Exercise requirements = Present every line of the listing below as a Markdown table with a "Number" column for the row number and a "Text" column for the line. Leave out blank lines.

Record extracts =
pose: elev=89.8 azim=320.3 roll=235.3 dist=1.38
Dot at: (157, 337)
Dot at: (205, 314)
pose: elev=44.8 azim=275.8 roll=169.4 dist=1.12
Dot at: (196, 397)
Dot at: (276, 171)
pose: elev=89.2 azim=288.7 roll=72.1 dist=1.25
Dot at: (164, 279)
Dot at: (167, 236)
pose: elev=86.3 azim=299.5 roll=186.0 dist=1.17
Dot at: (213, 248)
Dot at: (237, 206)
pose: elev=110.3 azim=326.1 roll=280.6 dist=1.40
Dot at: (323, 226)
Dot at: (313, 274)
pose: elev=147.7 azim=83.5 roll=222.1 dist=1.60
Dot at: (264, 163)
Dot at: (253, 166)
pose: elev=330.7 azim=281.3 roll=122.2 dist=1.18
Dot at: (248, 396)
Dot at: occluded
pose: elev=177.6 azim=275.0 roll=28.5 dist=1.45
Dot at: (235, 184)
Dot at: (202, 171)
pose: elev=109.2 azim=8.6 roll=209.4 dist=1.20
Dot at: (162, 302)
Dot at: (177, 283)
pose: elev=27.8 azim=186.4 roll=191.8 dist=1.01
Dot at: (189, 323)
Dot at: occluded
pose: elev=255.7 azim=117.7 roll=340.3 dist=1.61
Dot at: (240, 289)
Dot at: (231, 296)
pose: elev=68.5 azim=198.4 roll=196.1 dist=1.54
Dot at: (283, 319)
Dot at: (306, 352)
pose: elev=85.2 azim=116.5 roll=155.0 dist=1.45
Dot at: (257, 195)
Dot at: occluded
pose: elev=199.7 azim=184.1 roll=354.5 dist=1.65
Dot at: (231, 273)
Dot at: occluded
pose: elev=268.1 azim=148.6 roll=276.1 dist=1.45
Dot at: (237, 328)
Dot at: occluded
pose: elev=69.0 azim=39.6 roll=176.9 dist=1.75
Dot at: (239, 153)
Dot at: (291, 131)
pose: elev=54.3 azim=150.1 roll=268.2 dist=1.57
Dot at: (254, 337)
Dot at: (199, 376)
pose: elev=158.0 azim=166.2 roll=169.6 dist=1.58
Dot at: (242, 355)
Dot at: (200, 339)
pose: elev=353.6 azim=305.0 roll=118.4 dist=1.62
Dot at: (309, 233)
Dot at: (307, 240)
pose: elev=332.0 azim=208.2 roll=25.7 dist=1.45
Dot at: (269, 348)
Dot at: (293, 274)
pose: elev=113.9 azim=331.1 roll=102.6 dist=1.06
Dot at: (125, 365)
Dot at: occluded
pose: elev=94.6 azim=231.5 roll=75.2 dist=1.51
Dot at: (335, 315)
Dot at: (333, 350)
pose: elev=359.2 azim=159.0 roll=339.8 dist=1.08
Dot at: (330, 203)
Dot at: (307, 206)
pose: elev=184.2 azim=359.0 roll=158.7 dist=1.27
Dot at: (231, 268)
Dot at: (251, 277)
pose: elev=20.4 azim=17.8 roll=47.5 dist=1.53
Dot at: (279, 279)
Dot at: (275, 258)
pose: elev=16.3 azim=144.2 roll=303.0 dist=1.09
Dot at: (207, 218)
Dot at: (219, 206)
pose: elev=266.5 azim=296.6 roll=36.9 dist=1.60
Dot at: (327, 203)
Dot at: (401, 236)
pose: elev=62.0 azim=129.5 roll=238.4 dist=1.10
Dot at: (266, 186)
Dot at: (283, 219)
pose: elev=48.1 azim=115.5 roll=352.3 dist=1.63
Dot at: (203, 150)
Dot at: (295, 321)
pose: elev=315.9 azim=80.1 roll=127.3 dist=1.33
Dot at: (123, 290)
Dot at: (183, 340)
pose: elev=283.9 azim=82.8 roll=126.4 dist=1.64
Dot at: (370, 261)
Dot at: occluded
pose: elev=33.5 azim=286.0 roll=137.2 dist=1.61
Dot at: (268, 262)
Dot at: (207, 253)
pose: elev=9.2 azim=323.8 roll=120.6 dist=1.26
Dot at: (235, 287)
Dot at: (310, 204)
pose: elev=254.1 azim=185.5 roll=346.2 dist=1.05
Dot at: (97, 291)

Final result =
| Number | Text |
|---|---|
| 1 | pose: elev=89.8 azim=320.3 roll=235.3 dist=1.38 |
| 2 | Dot at: (157, 337) |
| 3 | Dot at: (205, 314) |
| 4 | pose: elev=44.8 azim=275.8 roll=169.4 dist=1.12 |
| 5 | Dot at: (196, 397) |
| 6 | Dot at: (276, 171) |
| 7 | pose: elev=89.2 azim=288.7 roll=72.1 dist=1.25 |
| 8 | Dot at: (164, 279) |
| 9 | Dot at: (167, 236) |
| 10 | pose: elev=86.3 azim=299.5 roll=186.0 dist=1.17 |
| 11 | Dot at: (213, 248) |
| 12 | Dot at: (237, 206) |
| 13 | pose: elev=110.3 azim=326.1 roll=280.6 dist=1.40 |
| 14 | Dot at: (323, 226) |
| 15 | Dot at: (313, 274) |
| 16 | pose: elev=147.7 azim=83.5 roll=222.1 dist=1.60 |
| 17 | Dot at: (264, 163) |
| 18 | Dot at: (253, 166) |
| 19 | pose: elev=330.7 azim=281.3 roll=122.2 dist=1.18 |
| 20 | Dot at: (248, 396) |
| 21 | Dot at: occluded |
| 22 | pose: elev=177.6 azim=275.0 roll=28.5 dist=1.45 |
| 23 | Dot at: (235, 184) |
| 24 | Dot at: (202, 171) |
| 25 | pose: elev=109.2 azim=8.6 roll=209.4 dist=1.20 |
| 26 | Dot at: (162, 302) |
| 27 | Dot at: (177, 283) |
| 28 | pose: elev=27.8 azim=186.4 roll=191.8 dist=1.01 |
| 29 | Dot at: (189, 323) |
| 30 | Dot at: occluded |
| 31 | pose: elev=255.7 azim=117.7 roll=340.3 dist=1.61 |
| 32 | Dot at: (240, 289) |
| 33 | Dot at: (231, 296) |
| 34 | pose: elev=68.5 azim=198.4 roll=196.1 dist=1.54 |
| 35 | Dot at: (283, 319) |
| 36 | Dot at: (306, 352) |
| 37 | pose: elev=85.2 azim=116.5 roll=155.0 dist=1.45 |
| 38 | Dot at: (257, 195) |
| 39 | Dot at: occluded |
| 40 | pose: elev=199.7 azim=184.1 roll=354.5 dist=1.65 |
| 41 | Dot at: (231, 273) |
| 42 | Dot at: occluded |
| 43 | pose: elev=268.1 azim=148.6 roll=276.1 dist=1.45 |
| 44 | Dot at: (237, 328) |
| 45 | Dot at: occluded |
| 46 | pose: elev=69.0 azim=39.6 roll=176.9 dist=1.75 |
| 47 | Dot at: (239, 153) |
| 48 | Dot at: (291, 131) |
| 49 | pose: elev=54.3 azim=150.1 roll=268.2 dist=1.57 |
| 50 | Dot at: (254, 337) |
| 51 | Dot at: (199, 376) |
| 52 | pose: elev=158.0 azim=166.2 roll=169.6 dist=1.58 |
| 53 | Dot at: (242, 355) |
| 54 | Dot at: (200, 339) |
| 55 | pose: elev=353.6 azim=305.0 roll=118.4 dist=1.62 |
| 56 | Dot at: (309, 233) |
| 57 | Dot at: (307, 240) |
| 58 | pose: elev=332.0 azim=208.2 roll=25.7 dist=1.45 |
| 59 | Dot at: (269, 348) |
| 60 | Dot at: (293, 274) |
| 61 | pose: elev=113.9 azim=331.1 roll=102.6 dist=1.06 |
| 62 | Dot at: (125, 365) |
| 63 | Dot at: occluded |
| 64 | pose: elev=94.6 azim=231.5 roll=75.2 dist=1.51 |
| 65 | Dot at: (335, 315) |
| 66 | Dot at: (333, 350) |
| 67 | pose: elev=359.2 azim=159.0 roll=339.8 dist=1.08 |
| 68 | Dot at: (330, 203) |
| 69 | Dot at: (307, 206) |
| 70 | pose: elev=184.2 azim=359.0 roll=158.7 dist=1.27 |
| 71 | Dot at: (231, 268) |
| 72 | Dot at: (251, 277) |
| 73 | pose: elev=20.4 azim=17.8 roll=47.5 dist=1.53 |
| 74 | Dot at: (279, 279) |
| 75 | Dot at: (275, 258) |
| 76 | pose: elev=16.3 azim=144.2 roll=303.0 dist=1.09 |
| 77 | Dot at: (207, 218) |
| 78 | Dot at: (219, 206) |
| 79 | pose: elev=266.5 azim=296.6 roll=36.9 dist=1.60 |
| 80 | Dot at: (327, 203) |
| 81 | Dot at: (401, 236) |
| 82 | pose: elev=62.0 azim=129.5 roll=238.4 dist=1.10 |
| 83 | Dot at: (266, 186) |
| 84 | Dot at: (283, 219) |
| 85 | pose: elev=48.1 azim=115.5 roll=352.3 dist=1.63 |
| 86 | Dot at: (203, 150) |
| 87 | Dot at: (295, 321) |
| 88 | pose: elev=315.9 azim=80.1 roll=127.3 dist=1.33 |
| 89 | Dot at: (123, 290) |
| 90 | Dot at: (183, 340) |
| 91 | pose: elev=283.9 azim=82.8 roll=126.4 dist=1.64 |
| 92 | Dot at: (370, 261) |
| 93 | Dot at: occluded |
| 94 | pose: elev=33.5 azim=286.0 roll=137.2 dist=1.61 |
| 95 | Dot at: (268, 262) |
| 96 | Dot at: (207, 253) |
| 97 | pose: elev=9.2 azim=323.8 roll=120.6 dist=1.26 |
| 98 | Dot at: (235, 287) |
| 99 | Dot at: (310, 204) |
| 100 | pose: elev=254.1 azim=185.5 roll=346.2 dist=1.05 |
| 101 | Dot at: (97, 291) |